EXTRAIT DU TEXTE:
Le projet des nouvelles routes de la soie est une composante de la stratégie d’approvisionnement alimentaire de la Chine. L’équation de la demande alimentaire se complexifie en Chine : croissance démographique avec une classe moyenne émergente (800 millions de personnes en 2030), en pleine transition nutritionnelle, et qui va de pair avec une urbanisation massive. Ces dynamiques sociétales interrogent la sécurité et la logistique alimentaires des « méga-cités » (Chongqing compte 35 millions d’habitants, soit la moitié de la population française), et mettent également l’accent sur l’objectif politique premier de Pékin en interne : n’avoir aucun risque de secousses sociales liées à des problèmes alimentaires. Inscrites dans cette ambition politique, voir géopolitique, les nouvelles routes de la soie sont une autoroute vers les assiettes des ménages chinois au service de la sécurité alimentaire du pays.

CONSIGNE:
Poursuivez le texte sur les routes de la soie et l'alimentation en Chine, en reprenant juste après sa dernière phrase.

DONNÉES FOURNIES:
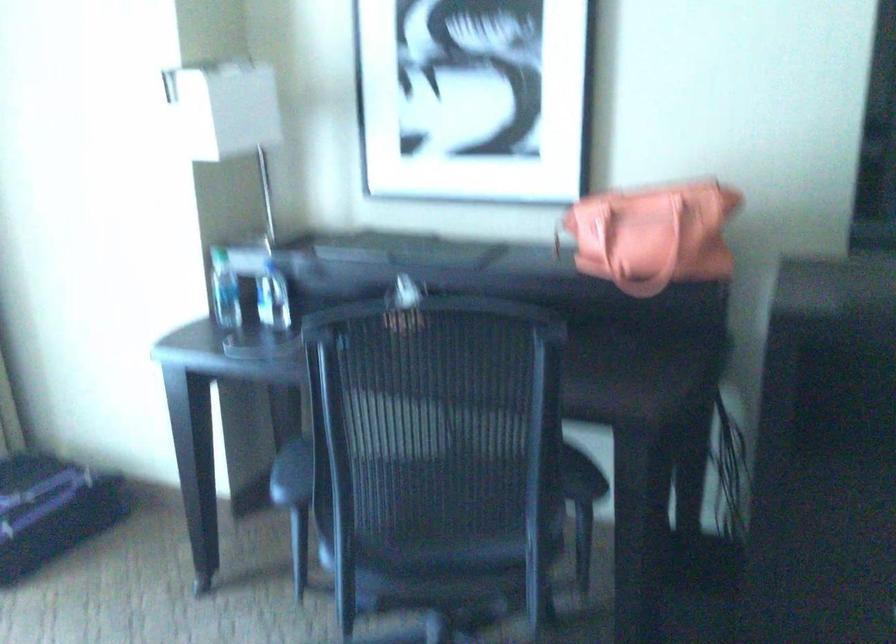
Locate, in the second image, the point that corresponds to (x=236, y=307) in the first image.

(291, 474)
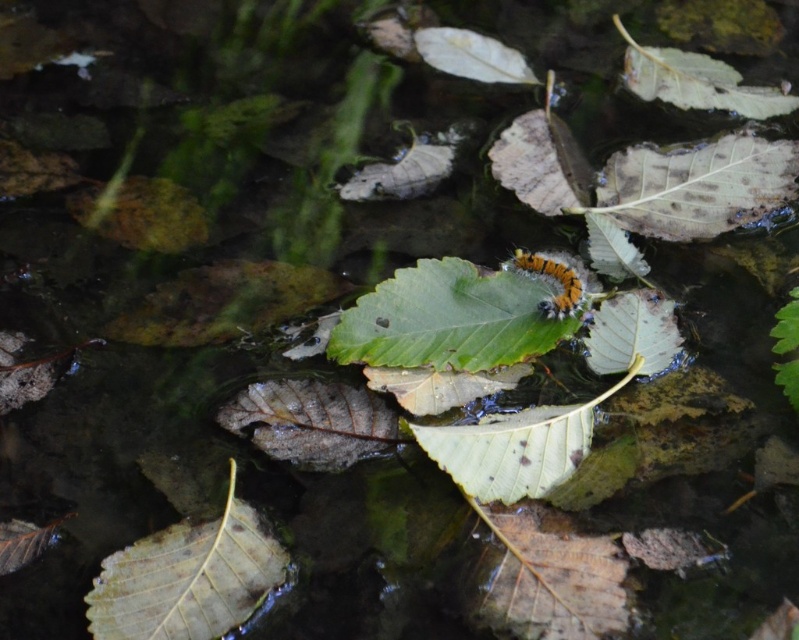
Question: Which object is closer to the camera taking this photo?

Choices:
 (A) green matte leaf at center
 (B) green matte leaf at lower left
 (C) tiger-striped fuzzy caterpillar at center

Answer: (B)

Question: Observing the image, what is the correct spatial positioning of green matte leaf at center in reference to tiger-striped fuzzy caterpillar at center?

Choices:
 (A) left
 (B) right

Answer: (A)

Question: Is green matte leaf at lower left further to the viewer compared to tiger-striped fuzzy caterpillar at center?

Choices:
 (A) no
 (B) yes

Answer: (A)

Question: From the image, what is the correct spatial relationship of green matte leaf at lower left in relation to tiger-striped fuzzy caterpillar at center?

Choices:
 (A) left
 (B) right

Answer: (A)

Question: Among these points, which one is farthest from the camera?

Choices:
 (A) (493, 308)
 (B) (94, 620)
 (C) (561, 308)

Answer: (A)

Question: Considering the real-world distances, which object is closest to the green matte leaf at center?

Choices:
 (A) tiger-striped fuzzy caterpillar at center
 (B) green matte leaf at lower left

Answer: (A)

VOTRE RÉPONSE:
La Chine a fait un choix pour sa stratégie agricole : être à l’équilibre sur des denrées agricoles de base (blé, maïs, riz) contre le sacrifice d’un recours à une logique d’importation massive de la protéine. Avec l’exemple du soja, Pékin s’efforce de rapprocher les zones de production pour limiter ses risques d’approvisionnement et aussi sécuriser les flux. C’est ici l’enjeu de la logistique et des routes commerciales, terrestres et maritimes, que l’initiative « Une ceinture, une route », vient clairement illustrer, tout en intégrant la dimension agricole. Pour l’Europe, c’est un terrain de jeu à considérer dans le dialogue stratégique avec la Chine. En effet, le Vieux-Continent possède des atouts à l’extrémité de ces nouvelles routes de la soie qui traversent l’Asie centrale, le Moyen-Orient et la Méditerranée. Elle produit des biens alimentaires que la Chine importe et présente une situation géopolitique stable, ce qui la distingue du théâtre d’investissements africain. Mais la Chine, sur le plan agricole, outre l’Europe et l’Afrique, n’oublie ni l’Australie (avec ses terres à louer ou à vendre), ni l’Amérique du Sud (où la construction de corridors interocéaniques servira notamment à intensifier le transport de marchandises agricoles).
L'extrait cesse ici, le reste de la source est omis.